**Work task:** The lines running from the one that contains "focal_mm: 4.7" to the end of the records below are what to reproduce, exactly and without pictures.

[Camera settings data]
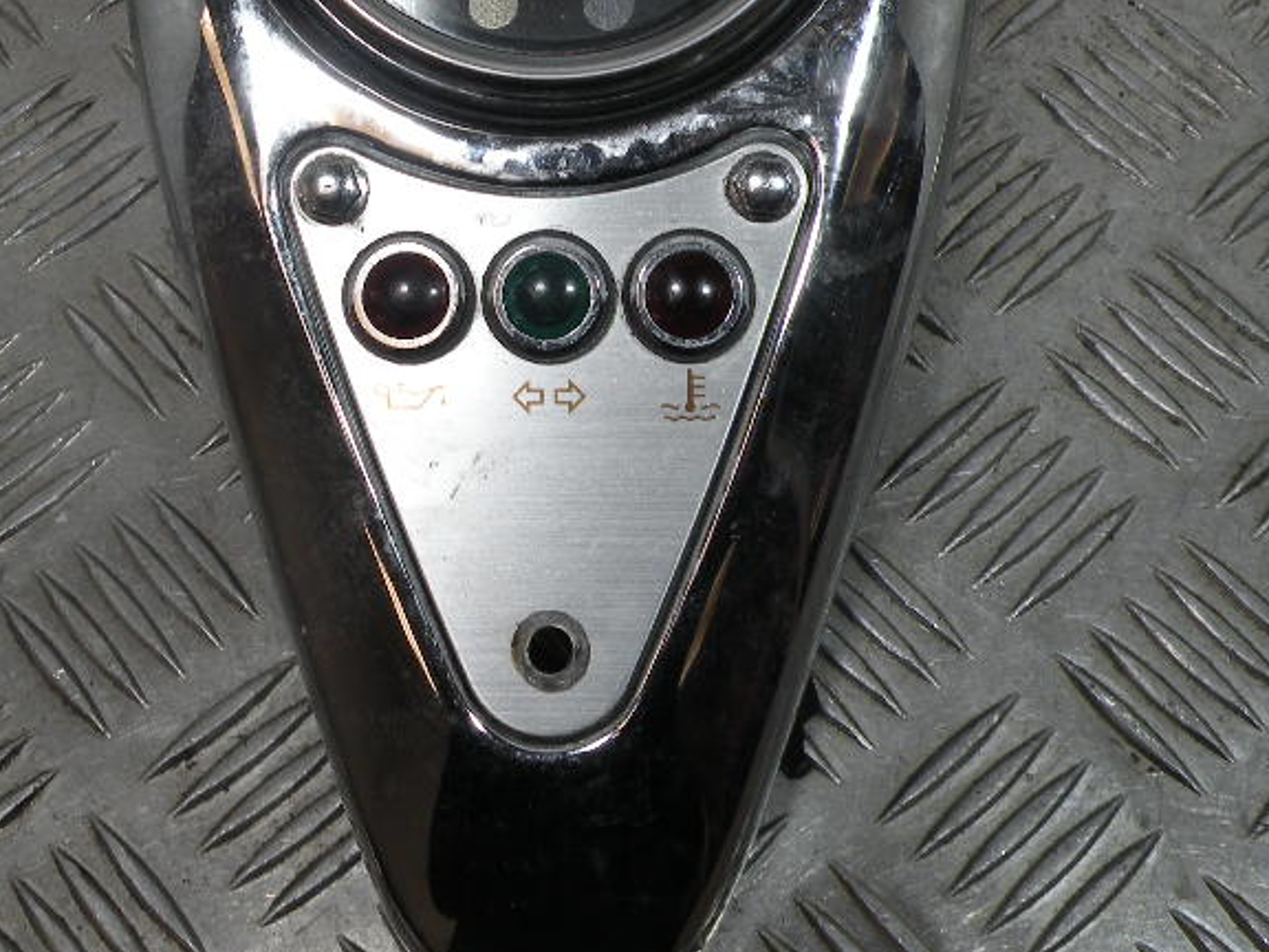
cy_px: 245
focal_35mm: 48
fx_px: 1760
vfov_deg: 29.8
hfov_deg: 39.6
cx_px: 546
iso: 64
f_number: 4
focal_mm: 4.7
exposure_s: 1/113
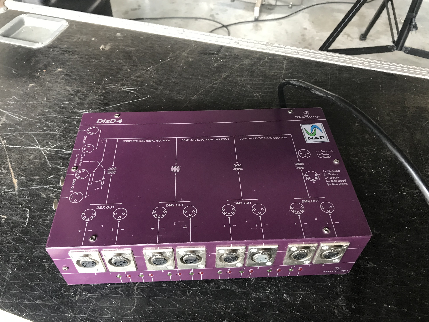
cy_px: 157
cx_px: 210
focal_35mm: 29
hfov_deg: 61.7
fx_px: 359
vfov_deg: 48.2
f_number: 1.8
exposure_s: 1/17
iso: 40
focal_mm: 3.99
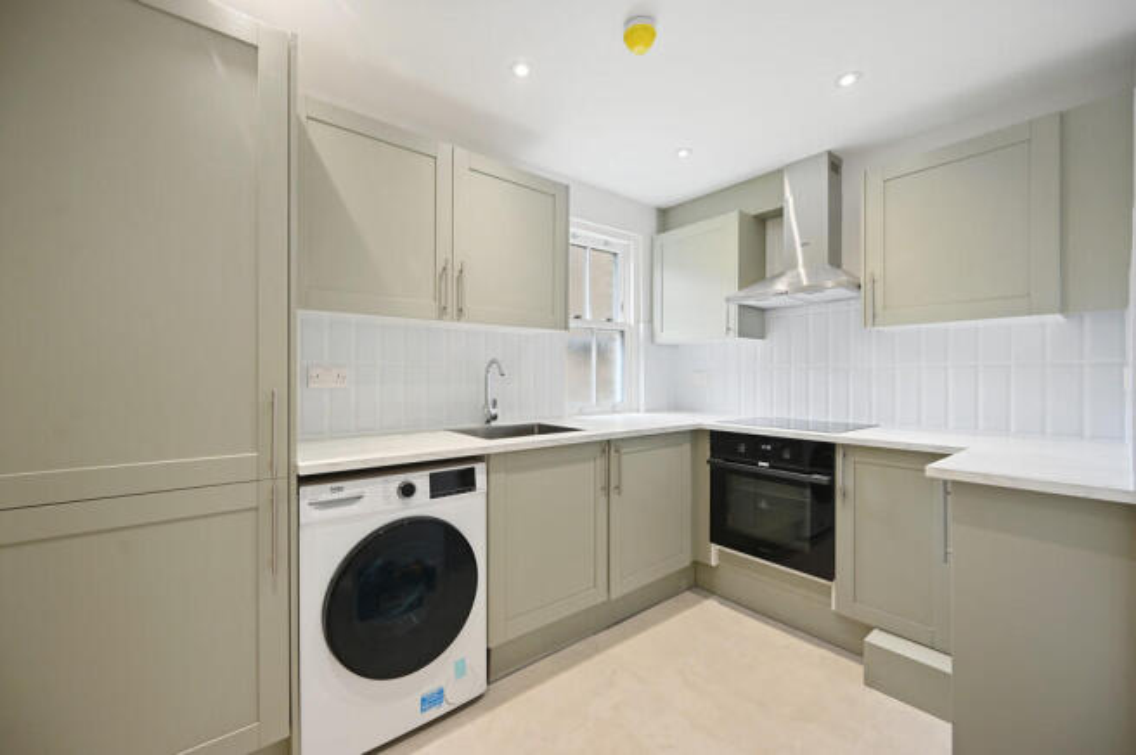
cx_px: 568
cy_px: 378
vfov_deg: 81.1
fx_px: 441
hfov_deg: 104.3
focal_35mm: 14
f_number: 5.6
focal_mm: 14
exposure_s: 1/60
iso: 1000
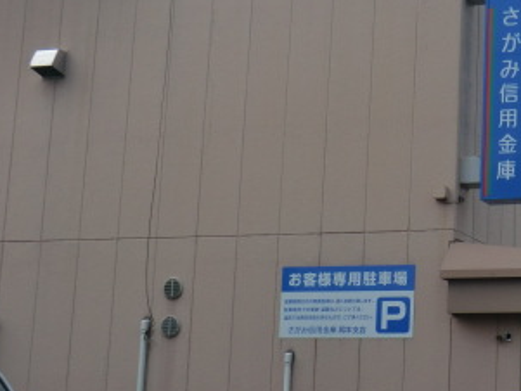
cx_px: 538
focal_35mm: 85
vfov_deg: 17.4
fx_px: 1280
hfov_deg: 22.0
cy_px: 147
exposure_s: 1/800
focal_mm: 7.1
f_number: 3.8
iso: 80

**Answer space:**
focal_mm: 4.7
exposure_s: 1/113
cy_px: 157
cx_px: 210
focal_35mm: 29
hfov_deg: 61.7
fx_px: 359
vfov_deg: 48.2
f_number: 1.8
exposure_s: 1/17
iso: 40
focal_mm: 3.99
cx_px: 568
cy_px: 378
vfov_deg: 81.1
fx_px: 441
hfov_deg: 104.3
focal_35mm: 14
f_number: 5.6
focal_mm: 14
exposure_s: 1/60
iso: 1000
cx_px: 538
focal_35mm: 85
vfov_deg: 17.4
fx_px: 1280
hfov_deg: 22.0
cy_px: 147
exposure_s: 1/800
focal_mm: 7.1
f_number: 3.8
iso: 80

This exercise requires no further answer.